Write out every record in full, exactly as written, please.

[Dataset items]
[Start of section]

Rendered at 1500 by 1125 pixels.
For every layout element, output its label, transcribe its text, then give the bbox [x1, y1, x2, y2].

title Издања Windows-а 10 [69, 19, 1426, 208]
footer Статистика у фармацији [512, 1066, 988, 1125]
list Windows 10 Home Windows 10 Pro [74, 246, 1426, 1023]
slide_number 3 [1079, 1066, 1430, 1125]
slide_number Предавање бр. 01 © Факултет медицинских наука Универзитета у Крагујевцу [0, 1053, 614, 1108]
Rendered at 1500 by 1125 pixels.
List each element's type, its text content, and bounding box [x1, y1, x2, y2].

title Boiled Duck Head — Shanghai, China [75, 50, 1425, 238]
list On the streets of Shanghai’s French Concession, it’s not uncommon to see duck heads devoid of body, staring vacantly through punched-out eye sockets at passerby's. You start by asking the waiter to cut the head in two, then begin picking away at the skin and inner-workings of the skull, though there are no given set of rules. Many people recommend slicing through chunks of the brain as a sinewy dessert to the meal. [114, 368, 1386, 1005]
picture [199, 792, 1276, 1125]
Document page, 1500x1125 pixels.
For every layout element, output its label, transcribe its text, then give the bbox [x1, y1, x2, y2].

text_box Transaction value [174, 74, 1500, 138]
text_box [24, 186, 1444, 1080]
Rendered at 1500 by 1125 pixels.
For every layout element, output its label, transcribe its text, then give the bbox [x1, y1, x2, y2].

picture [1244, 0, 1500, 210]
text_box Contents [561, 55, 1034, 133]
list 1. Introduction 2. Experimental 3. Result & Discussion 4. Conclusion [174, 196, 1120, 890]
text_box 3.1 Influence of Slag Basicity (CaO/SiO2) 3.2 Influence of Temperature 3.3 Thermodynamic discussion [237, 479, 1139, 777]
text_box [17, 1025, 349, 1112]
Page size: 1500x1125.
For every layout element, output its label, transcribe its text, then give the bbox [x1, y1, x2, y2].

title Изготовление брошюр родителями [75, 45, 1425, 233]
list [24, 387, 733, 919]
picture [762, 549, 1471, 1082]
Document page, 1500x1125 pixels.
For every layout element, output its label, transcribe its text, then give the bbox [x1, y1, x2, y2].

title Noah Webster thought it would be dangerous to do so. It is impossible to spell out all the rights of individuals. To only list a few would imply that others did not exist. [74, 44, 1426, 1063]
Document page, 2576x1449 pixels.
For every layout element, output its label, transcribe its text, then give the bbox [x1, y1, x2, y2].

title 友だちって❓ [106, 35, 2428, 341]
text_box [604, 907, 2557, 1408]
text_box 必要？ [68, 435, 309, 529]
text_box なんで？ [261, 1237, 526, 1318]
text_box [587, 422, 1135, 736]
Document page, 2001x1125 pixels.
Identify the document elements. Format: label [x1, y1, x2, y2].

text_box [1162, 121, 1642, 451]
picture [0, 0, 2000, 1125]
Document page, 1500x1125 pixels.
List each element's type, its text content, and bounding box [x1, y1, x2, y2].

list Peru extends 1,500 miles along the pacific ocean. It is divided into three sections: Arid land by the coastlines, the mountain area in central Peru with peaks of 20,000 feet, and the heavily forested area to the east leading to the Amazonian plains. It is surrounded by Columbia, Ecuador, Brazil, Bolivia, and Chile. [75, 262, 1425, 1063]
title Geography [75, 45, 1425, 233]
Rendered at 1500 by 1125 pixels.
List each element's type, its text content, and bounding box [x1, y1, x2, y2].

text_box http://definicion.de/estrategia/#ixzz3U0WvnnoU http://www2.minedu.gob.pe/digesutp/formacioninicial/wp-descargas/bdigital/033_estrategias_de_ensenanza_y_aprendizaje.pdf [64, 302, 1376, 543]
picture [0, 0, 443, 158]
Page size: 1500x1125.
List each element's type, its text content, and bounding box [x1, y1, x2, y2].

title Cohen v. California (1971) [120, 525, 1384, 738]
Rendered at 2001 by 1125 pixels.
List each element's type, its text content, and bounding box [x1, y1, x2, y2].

[End of section]

* Answer space
Rendered at 1500 by 1125 pixels.
For every layout element, output its label, transcribe its text, then give the bbox [x1, y1, x2, y2].

title Издања Windows-а 10 [69, 19, 1426, 208]
footer Статистика у фармацији [512, 1066, 988, 1125]
list Windows 10 Home Windows 10 Pro [74, 246, 1426, 1023]
slide_number 3 [1079, 1066, 1430, 1125]
slide_number Предавање бр. 01 © Факултет медицинских наука Универзитета у Крагујевцу [0, 1053, 614, 1108]
Rendered at 1500 by 1125 pixels.
List each element's type, its text content, and bounding box [x1, y1, x2, y2].

title Boiled Duck Head — Shanghai, China [75, 50, 1425, 238]
list On the streets of Shanghai’s French Concession, it’s not uncommon to see duck heads devoid of body, staring vacantly through punched-out eye sockets at passerby's. You start by asking the waiter to cut the head in two, then begin picking away at the skin and inner-workings of the skull, though there are no given set of rules. Many people recommend slicing through chunks of the brain as a sinewy dessert to the meal. [114, 368, 1386, 1005]
picture [199, 792, 1276, 1125]
Document page, 1500x1125 pixels.
For every layout element, output its label, transcribe its text, then give the bbox [x1, y1, x2, y2].

text_box Transaction value [174, 74, 1500, 138]
text_box [24, 186, 1444, 1080]
Rendered at 1500 by 1125 pixels.
For every layout element, output its label, transcribe its text, then give the bbox [x1, y1, x2, y2].

picture [1244, 0, 1500, 210]
text_box Contents [561, 55, 1034, 133]
list 1. Introduction 2. Experimental 3. Result & Discussion 4. Conclusion [174, 196, 1120, 890]
text_box 3.1 Influence of Slag Basicity (CaO/SiO2) 3.2 Influence of Temperature 3.3 Thermodynamic discussion [237, 479, 1139, 777]
text_box [17, 1025, 349, 1112]
Page size: 1500x1125.
For every layout element, output its label, transcribe its text, then give the bbox [x1, y1, x2, y2].

title Изготовление брошюр родителями [75, 45, 1425, 233]
list [24, 387, 733, 919]
picture [762, 549, 1471, 1082]
Document page, 1500x1125 pixels.
For every layout element, output its label, transcribe its text, then give the bbox [x1, y1, x2, y2].

title Noah Webster thought it would be dangerous to do so. It is impossible to spell out all the rights of individuals. To only list a few would imply that others did not exist. [74, 44, 1426, 1063]
Document page, 2576x1449 pixels.
For every layout element, output its label, transcribe its text, then give the bbox [x1, y1, x2, y2].

title 友だちって❓ [106, 35, 2428, 341]
text_box [604, 907, 2557, 1408]
text_box 必要？ [68, 435, 309, 529]
text_box なんで？ [261, 1237, 526, 1318]
text_box [587, 422, 1135, 736]
Document page, 2001x1125 pixels.
Identify the document elements. Format: label [x1, y1, x2, y2].

text_box [1162, 121, 1642, 451]
picture [0, 0, 2000, 1125]
Document page, 1500x1125 pixels.
List each element's type, its text content, and bounding box [x1, y1, x2, y2].

list Peru extends 1,500 miles along the pacific ocean. It is divided into three sections: Arid land by the coastlines, the mountain area in central Peru with peaks of 20,000 feet, and the heavily forested area to the east leading to the Amazonian plains. It is surrounded by Columbia, Ecuador, Brazil, Bolivia, and Chile. [75, 262, 1425, 1063]
title Geography [75, 45, 1425, 233]
Rendered at 1500 by 1125 pixels.
List each element's type, its text content, and bounding box [x1, y1, x2, y2].

text_box http://definicion.de/estrategia/#ixzz3U0WvnnoU http://www2.minedu.gob.pe/digesutp/formacioninicial/wp-descargas/bdigital/033_estrategias_de_ensenanza_y_aprendizaje.pdf [64, 302, 1376, 543]
picture [0, 0, 443, 158]
Page size: 1500x1125.
List each element's type, its text content, and bounding box [x1, y1, x2, y2].

title Cohen v. California (1971) [120, 525, 1384, 738]
Rendered at 2001 by 1125 pixels.
List each element's type, its text content, and bounding box [x1, y1, x2, y2].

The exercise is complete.